» Task statement
Within the records below, repeat each line exactly but keep every picture out of the copy.

» Information shown
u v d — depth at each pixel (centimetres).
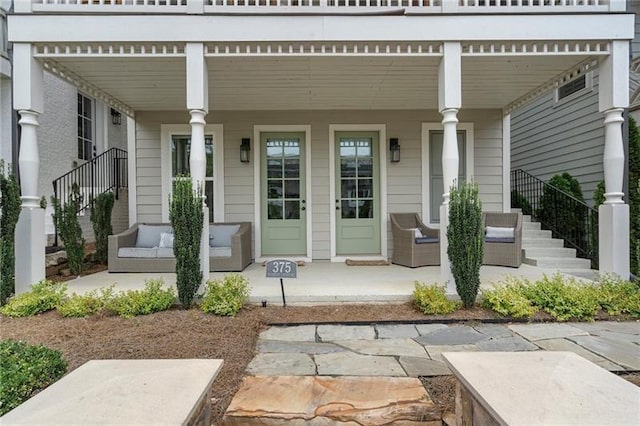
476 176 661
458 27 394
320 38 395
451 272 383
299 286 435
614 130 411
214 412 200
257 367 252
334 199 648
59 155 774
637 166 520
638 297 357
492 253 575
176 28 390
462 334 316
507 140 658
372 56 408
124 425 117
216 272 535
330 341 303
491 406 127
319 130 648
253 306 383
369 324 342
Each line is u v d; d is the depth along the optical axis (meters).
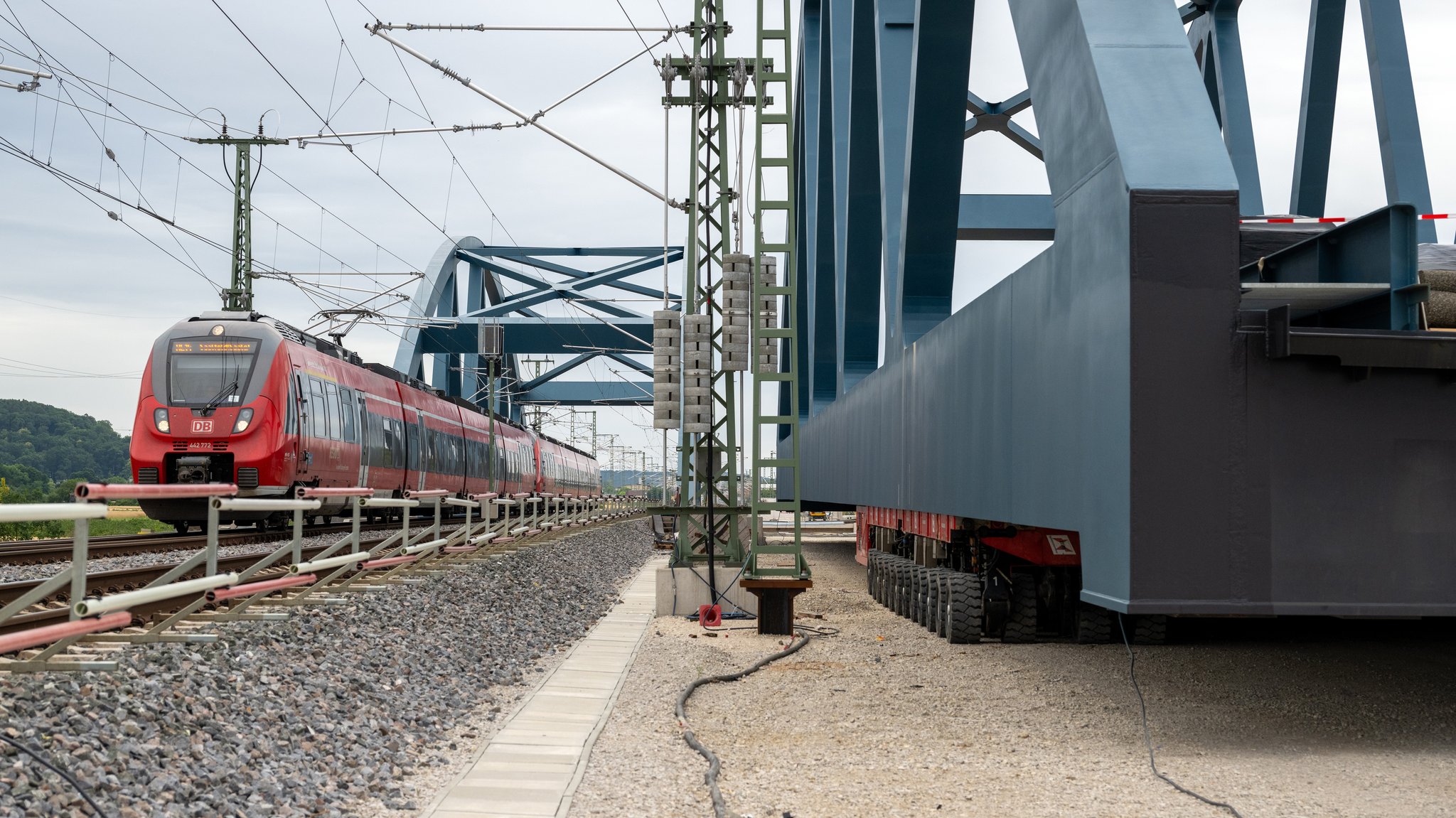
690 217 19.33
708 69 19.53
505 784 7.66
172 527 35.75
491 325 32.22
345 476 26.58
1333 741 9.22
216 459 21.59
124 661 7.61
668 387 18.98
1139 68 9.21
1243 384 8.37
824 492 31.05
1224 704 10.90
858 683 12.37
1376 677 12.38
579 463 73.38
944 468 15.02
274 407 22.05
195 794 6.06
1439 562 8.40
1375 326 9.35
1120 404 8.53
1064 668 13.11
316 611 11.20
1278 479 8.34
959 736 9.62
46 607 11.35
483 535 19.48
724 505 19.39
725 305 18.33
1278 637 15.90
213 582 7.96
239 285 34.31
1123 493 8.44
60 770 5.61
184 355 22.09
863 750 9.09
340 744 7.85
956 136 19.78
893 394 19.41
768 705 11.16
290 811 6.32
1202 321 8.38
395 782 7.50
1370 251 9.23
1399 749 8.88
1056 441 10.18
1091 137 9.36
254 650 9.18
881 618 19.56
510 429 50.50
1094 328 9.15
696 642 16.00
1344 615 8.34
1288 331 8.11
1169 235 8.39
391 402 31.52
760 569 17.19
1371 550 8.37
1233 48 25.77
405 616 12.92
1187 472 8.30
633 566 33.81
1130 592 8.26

» Expected answer
u v d — depth at each pixel (centimetres).
476 176 661
458 27 394
320 38 395
451 272 383
299 286 435
614 130 411
214 412 200
257 367 252
334 199 648
59 155 774
637 166 520
638 297 357
492 253 575
176 28 390
462 334 316
507 140 658
372 56 408
124 425 117
216 272 535
330 341 303
491 406 127
319 130 648
253 306 383
369 324 342
Each line is u v d; d is the depth along the optical axis (meters).
690 217 19.33
708 69 19.53
505 784 7.66
172 527 35.75
491 325 32.22
345 476 26.58
1333 741 9.22
216 459 21.59
124 661 7.61
668 387 18.98
1139 68 9.21
1243 384 8.37
824 492 31.05
1224 704 10.90
858 683 12.37
1376 677 12.38
579 463 73.38
944 468 15.02
274 407 22.05
195 794 6.06
1439 562 8.40
1375 326 9.35
1120 404 8.53
1064 668 13.11
316 611 11.20
1278 479 8.34
959 736 9.62
46 607 11.35
483 535 19.48
724 505 19.39
725 305 18.33
1278 637 15.90
213 582 7.96
239 285 34.31
1123 493 8.44
60 770 5.61
184 355 22.09
863 750 9.09
340 744 7.85
956 136 19.78
893 394 19.41
768 705 11.16
290 811 6.32
1202 321 8.38
395 782 7.50
1370 251 9.23
1399 749 8.88
1056 441 10.18
1091 137 9.36
254 650 9.18
881 618 19.56
510 429 50.50
1094 328 9.15
696 642 16.00
1344 615 8.34
1288 331 8.11
1169 235 8.39
391 402 31.52
760 569 17.19
1371 550 8.37
1233 48 25.77
405 616 12.92
1187 472 8.30
633 566 33.81
1130 592 8.26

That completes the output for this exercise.